At JD Osteopathy, adult initial appointments are $110 and follow-up appointments are $85. A plan that covers $100 per visit, for example, would cover the follow-up in full and all but $10 of the initial appointment. It's worth knowing your specific limit before you book so you can plan accordingly.

One practical note: some plans require a physician's referral for osteopathy claims, even though you don't need a referral to book your appointment with us. This is rare but it does happen. If your plan has this requirement, your family doctor can provide a referral note without having to see you for a specific osteopathy-related concern, it's simply a form requirement for the insurance company, not a clinical gatekeeping step.

JD Osteopathy is located at 5025 Orbitor Drive, Building 1, Unit 101 in Mississauga, and 3141 Walkers Line in Burlington. No referral required.

JD Osteopathy serves patients across Mississauga and Burlington. Our osteopathic practitioners hold a Master in the Practice of Osteopathic Manipulative Sciences (M.OMSc.) from the Canadian Academy of Osteopathy - the highest level of osteopathic education available in Ontario.

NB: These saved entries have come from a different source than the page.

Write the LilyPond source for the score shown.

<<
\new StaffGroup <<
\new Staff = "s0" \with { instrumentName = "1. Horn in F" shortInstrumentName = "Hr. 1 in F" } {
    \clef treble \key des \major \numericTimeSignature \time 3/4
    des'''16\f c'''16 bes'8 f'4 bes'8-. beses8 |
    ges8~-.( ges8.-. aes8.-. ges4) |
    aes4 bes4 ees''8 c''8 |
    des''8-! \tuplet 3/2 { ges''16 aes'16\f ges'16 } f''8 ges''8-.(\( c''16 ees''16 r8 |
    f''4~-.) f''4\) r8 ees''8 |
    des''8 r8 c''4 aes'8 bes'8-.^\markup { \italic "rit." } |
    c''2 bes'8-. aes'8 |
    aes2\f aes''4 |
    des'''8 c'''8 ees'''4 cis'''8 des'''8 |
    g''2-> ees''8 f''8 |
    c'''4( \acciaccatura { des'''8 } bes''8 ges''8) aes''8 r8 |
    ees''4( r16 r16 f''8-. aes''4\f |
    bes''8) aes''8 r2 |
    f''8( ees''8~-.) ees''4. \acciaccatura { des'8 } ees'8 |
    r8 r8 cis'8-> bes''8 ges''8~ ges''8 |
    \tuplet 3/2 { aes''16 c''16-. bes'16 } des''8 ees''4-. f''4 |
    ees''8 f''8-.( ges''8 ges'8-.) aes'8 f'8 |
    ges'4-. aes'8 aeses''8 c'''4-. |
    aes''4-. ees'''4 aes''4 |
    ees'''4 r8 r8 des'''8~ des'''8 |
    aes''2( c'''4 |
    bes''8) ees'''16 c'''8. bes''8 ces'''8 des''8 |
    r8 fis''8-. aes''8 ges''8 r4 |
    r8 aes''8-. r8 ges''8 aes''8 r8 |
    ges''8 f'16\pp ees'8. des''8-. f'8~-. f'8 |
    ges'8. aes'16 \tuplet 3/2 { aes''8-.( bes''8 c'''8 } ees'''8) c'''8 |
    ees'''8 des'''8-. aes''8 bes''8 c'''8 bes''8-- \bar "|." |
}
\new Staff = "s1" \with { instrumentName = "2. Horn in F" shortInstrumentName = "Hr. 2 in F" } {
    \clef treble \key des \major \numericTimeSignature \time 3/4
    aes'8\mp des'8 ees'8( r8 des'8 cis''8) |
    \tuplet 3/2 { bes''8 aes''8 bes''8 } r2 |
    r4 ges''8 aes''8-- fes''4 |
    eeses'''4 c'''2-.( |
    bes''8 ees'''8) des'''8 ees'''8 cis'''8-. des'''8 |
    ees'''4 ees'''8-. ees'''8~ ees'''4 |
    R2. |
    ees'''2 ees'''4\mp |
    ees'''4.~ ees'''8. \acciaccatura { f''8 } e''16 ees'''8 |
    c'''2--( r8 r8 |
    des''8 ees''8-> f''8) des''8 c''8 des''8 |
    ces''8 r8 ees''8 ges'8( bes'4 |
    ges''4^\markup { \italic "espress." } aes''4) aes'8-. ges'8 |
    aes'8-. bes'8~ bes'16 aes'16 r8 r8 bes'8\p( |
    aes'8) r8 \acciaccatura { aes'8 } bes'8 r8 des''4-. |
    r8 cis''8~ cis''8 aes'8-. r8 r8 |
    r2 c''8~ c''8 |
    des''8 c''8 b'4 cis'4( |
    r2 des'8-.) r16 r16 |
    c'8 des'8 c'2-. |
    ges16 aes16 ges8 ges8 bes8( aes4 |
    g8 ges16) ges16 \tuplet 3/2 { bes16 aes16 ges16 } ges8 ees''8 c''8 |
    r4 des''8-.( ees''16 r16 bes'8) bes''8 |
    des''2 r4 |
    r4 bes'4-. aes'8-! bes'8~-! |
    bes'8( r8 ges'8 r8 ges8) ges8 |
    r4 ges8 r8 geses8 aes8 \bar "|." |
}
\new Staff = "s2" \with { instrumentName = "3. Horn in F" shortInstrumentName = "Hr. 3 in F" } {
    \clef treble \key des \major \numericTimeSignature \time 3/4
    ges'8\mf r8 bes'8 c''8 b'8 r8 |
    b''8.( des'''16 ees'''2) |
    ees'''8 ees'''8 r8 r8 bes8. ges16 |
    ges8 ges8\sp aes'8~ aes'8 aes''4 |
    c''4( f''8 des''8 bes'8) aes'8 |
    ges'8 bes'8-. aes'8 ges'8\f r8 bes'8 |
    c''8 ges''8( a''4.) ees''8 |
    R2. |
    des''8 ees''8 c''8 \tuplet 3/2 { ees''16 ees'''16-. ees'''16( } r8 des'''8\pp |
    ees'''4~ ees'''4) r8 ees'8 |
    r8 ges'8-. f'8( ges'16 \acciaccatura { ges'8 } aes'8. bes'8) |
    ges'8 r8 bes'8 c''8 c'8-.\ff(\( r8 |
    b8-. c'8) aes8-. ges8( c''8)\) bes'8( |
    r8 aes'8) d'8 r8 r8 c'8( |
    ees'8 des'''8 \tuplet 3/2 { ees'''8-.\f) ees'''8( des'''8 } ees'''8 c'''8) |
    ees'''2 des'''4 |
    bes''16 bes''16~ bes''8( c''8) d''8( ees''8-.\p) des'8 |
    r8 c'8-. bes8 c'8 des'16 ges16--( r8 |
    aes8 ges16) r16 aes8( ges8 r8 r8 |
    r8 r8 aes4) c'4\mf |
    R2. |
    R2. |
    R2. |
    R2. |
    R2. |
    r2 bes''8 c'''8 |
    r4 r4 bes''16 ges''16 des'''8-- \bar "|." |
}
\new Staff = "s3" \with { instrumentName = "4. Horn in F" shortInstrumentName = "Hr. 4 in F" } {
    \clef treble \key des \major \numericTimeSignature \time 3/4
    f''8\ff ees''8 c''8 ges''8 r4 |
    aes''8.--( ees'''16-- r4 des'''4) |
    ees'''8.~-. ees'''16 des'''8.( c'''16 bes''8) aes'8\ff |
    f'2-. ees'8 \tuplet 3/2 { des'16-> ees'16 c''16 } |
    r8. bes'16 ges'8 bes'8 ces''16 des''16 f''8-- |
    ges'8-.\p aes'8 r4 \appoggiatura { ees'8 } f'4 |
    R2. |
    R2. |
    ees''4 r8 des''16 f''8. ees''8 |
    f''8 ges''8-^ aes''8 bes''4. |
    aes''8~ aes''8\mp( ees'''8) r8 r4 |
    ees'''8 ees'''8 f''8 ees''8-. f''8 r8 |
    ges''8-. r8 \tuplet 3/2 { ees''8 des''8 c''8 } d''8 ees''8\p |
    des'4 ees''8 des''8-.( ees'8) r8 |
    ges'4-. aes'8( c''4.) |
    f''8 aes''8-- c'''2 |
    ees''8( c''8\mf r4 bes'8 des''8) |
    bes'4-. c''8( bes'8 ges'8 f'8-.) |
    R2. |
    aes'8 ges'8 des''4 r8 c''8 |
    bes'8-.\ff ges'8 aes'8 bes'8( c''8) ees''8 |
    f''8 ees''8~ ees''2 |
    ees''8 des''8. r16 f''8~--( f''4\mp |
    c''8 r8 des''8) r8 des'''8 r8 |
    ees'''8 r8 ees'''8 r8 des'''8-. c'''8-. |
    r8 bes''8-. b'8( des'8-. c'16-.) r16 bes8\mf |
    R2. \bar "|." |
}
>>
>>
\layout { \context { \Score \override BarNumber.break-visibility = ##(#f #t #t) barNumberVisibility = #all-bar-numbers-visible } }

How the Receipt Process Works at JD Osteopathy

We do not offer direct billing. Payment is collected at the time of your appointment, and immediately after, you receive a detailed PDF receipt by email that contains everything your insurance provider needs to process your claim:

The practitioner's full name, their designation and credential (M.OMSc.), their billing number, and the clinic's contact information and address. This is the document you submit to your insurance provider - either digitally through their app or portal, or by mail if your specific plan requires it.

The vast majority of claims are submitted and processed digitally without issue. On rare occasions, a plan will require physical mail submission rather than digital. If you run into this, the PDF we send you is fully printable and contains all required information. We can also reissue receipts if something is lost or needs to be resent.

A Quick Reference

Is osteopathy covered by OHIP? No. OHIP covers medical services only.

Is osteopathy covered by extended health benefits? Often yes, check your specific plan for "manual osteopathy," "osteopathic manual practitioner," or "osteopathy" as a listed benefit.

Do you need a doctor's referral to book? No. You can book directly online at any time without a referral. Some insurance plans may require a referral for reimbursement purposes - check your plan specifically. No referral needed. If your doctor has run tests that came back normal but you still don't feel right, there's reasons why, and it could be as simple as your body is having a hard time compensating for immobility and restrictions/stiffness that affect the whole nervous system.

Does JD Osteopathy direct bill? No. We collect payment at the time of your appointment and provide a detailed PDF receipt immediately by email for you to submit to your provider.

What if I'm not sure what my plan covers? Call your benefits provider and ask specifically: "Do my benefits cover manual osteopathy or osteopathic manual practitioners?"